The Roches Stores makeover has been all embracing, from a completely remade façade of white Techrete to every aspect of an interior which includes a café and juice bar.
Penneys too has revamped its main store and extended it to Parnell Street. Arnotts' ongoing development means that, as well as shops on Henry Street, it has recently bought Independent House, the building from which three national newspaper have been produced for more than a century. Grafton Street's role as style and fashion retail leader hasn't been helped by recent reports indicating it is one of the priciest retail centres in the world. A November survey of the world's highest rent districts for retailers from UK property agent Cushman & Wakefield Healy & Baker showed Grafton Street was a more expensive place to do business than shopping utopias such as the Via Montenapoleone in Milan or Orchard Road in Singapore.
Rents on Grafton Street reached a record high late last year too when the O2 mobile communications company took on the site formerly occupied by Thorntons confectionery shop, paying €6,201 per sq m (€576 per sq ft) in 2005.

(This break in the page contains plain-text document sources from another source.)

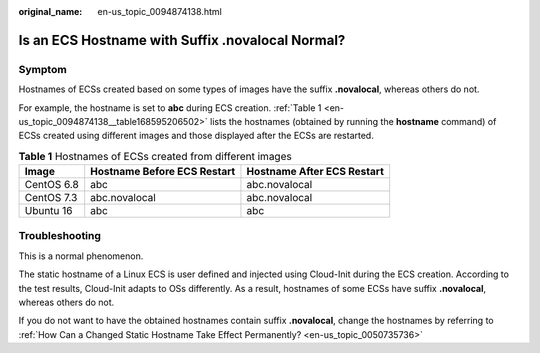 :original_name: en-us_topic_0094874138.html

.. _en-us_topic_0094874138:

Is an ECS Hostname with Suffix .novalocal Normal?
=================================================

Symptom
-------

Hostnames of ECSs created based on some types of images have the suffix **.novalocal**, whereas others do not.

For example, the hostname is set to **abc** during ECS creation. :ref:`Table 1 <en-us_topic_0094874138__table168595206502>` lists the hostnames (obtained by running the **hostname** command) of ECSs created using different images and those displayed after the ECSs are restarted.

.. _en-us_topic_0094874138__table168595206502:

.. table:: **Table 1** Hostnames of ECSs created from different images

   ========== =========================== ==========================
   Image      Hostname Before ECS Restart Hostname After ECS Restart
   ========== =========================== ==========================
   CentOS 6.8 abc                         abc.novalocal
   CentOS 7.3 abc.novalocal               abc.novalocal
   Ubuntu 16  abc                         abc
   ========== =========================== ==========================

Troubleshooting
---------------

This is a normal phenomenon.

The static hostname of a Linux ECS is user defined and injected using Cloud-Init during the ECS creation. According to the test results, Cloud-Init adapts to OSs differently. As a result, hostnames of some ECSs have suffix **.novalocal**, whereas others do not.

If you do not want to have the obtained hostnames contain suffix **.novalocal**, change the hostnames by referring to :ref:`How Can a Changed Static Hostname Take Effect Permanently? <en-us_topic_0050735736>`
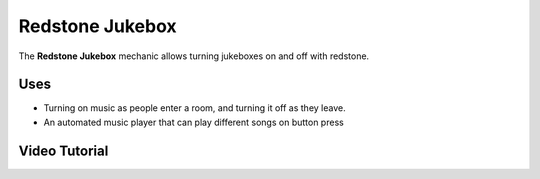 ================
Redstone Jukebox
================

The **Redstone Jukebox** mechanic allows turning jukeboxes on and off with redstone.

.. image:: /images/redstone_jukebox/redstone_jukebox.png
    :align: center
    :height: 200px

Uses
====

* Turning on music as people enter a room, and turning it off as they leave.
* An automated music player that can play different songs on button press

Video Tutorial
==============

.. youtube:: i8UnQz9r3W8

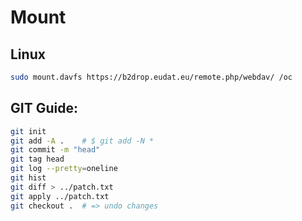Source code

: * Mount

** Linux

#+begin_src bash
sudo mount.davfs https://b2drop.eudat.eu/remote.php/webdav/ /oc
#+end_src

** GIT Guide:

#+begin_src bash
git init
git add -A .    # $ git add -N *
git commit -m "head"
git tag head
git log --pretty=oneline
git hist
git diff > ../patch.txt
git apply ../patch.txt
git checkout .  # => undo changes
#+end_src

Then there's the threat to Grafton Street from the new Dundrum Shopping Centre, due to open next year, with the House of Fraser as its anchor tenant. With an eye to Grafton Street shoppers, the centre's owners have gone for a purpose-built, large scale boutique in the centre which will house a range of high-end fashion brands - an innovation seen as a suburban version of Brown Thomas.
Only time, along with the economy and the performance of Luas in 2004, will tell how it all pans out for shopper and retailer alike.